The overtly hostile environment in Iraq towards foreigners, without regard of the individual’s intention or affiliation, restricts the freedom of journalists, particularly photographers, who (unlike writers) must be physically present in order to get the story. Despite these conditions, Bangert remained in Iraq as one of the few Western photographers committed to cover the war throughout 2006 and early 2007. He has worked largely independently from the military, using Iraqi guards, drivers, and translators, but was also occasionally embedded with American, British, and Iraqi forces. Iraq: The Space Between, his second powerHouse book, records the distance he traveled as a civilian between worlds committed to destruction in the name of freedom.

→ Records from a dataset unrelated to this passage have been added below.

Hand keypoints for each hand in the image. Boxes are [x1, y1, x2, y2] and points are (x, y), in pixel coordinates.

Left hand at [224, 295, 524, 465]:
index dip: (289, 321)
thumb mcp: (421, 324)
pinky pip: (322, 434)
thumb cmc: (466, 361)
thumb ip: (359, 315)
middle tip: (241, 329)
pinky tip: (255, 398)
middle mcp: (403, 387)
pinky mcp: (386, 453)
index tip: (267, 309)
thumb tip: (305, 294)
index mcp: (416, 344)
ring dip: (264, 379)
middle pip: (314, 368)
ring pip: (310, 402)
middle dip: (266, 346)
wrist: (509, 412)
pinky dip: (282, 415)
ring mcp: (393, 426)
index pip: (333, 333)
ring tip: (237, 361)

Christoph Bangert, born in Daun, Germany in 1978, studied mechanical engineering at the Universität Karlsruhe, photography at the Fachhochschule Dortmund, and photojournalism at the International Center of Photography, New York. He worked as a freelance photographer for the Frankfurter Allgemeine Zeitung and covered the war in Iraq for The New York Times. His work has been published in Stern, Time, Newsweek, The New York Times Magazine, GEO, Der Spiegel, Neon, PDN, VICE, Days Japan, Sports Illustrated, and Tagesanzeiger Zürich. He is part of the Regeneration exhibition and book project created by the Musée de l’Elysée, Lausanne, Switzerland, and was chosen both as one of 50 young photographers worldwide, representing all genres of photography, to shape the future of the medium in the next 25 years and as one of Photo District News’ “30 Under 30”. Christoph Bangert is the author of Travel Notes (powerHouse Books, 2006), his account of a six-month long overland journey from Buenos Aires to New York. He currently lives in Brooklyn.

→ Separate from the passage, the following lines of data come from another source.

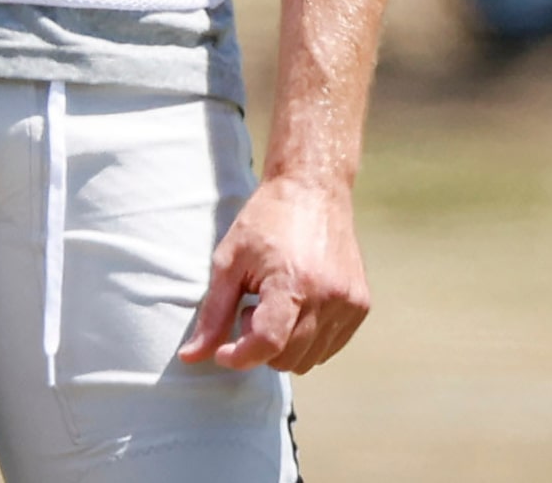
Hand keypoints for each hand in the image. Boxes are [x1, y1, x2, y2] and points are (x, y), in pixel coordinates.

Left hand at [178, 173, 370, 374]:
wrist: (313, 190)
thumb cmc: (265, 221)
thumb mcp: (228, 261)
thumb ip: (212, 314)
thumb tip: (191, 357)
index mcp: (292, 283)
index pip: (268, 345)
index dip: (239, 357)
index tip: (222, 351)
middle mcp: (327, 298)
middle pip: (287, 359)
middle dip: (260, 345)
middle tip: (250, 308)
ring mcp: (349, 304)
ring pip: (309, 360)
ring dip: (284, 345)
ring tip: (274, 304)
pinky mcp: (361, 306)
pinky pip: (329, 348)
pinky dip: (307, 340)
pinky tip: (296, 306)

Jon Lee Anderson has been writing for The New Yorker since 1998. He has reported frequently from Iraq and has covered the conflicts in Afghanistan and Lebanon. He has also reported from Liberia, Angola, Colombia, Venezuela, Cuba, and Iran, among other places. He has written numerous profiles of political and cultural leaders, including Hugo Chavez, Fidel Castro, Augusto Pinochet, Gabriel García Márquez, King Juan Carlos, Hamid Karzai, and Jalal Talabani. Anderson is the author of several books and his work has been published in The New York Times, The Los Angeles Times, Harper’s, The Financial Times, The Guardian, El Pais, and other journals. He currently lives in Dorset, England, with his wife and three children.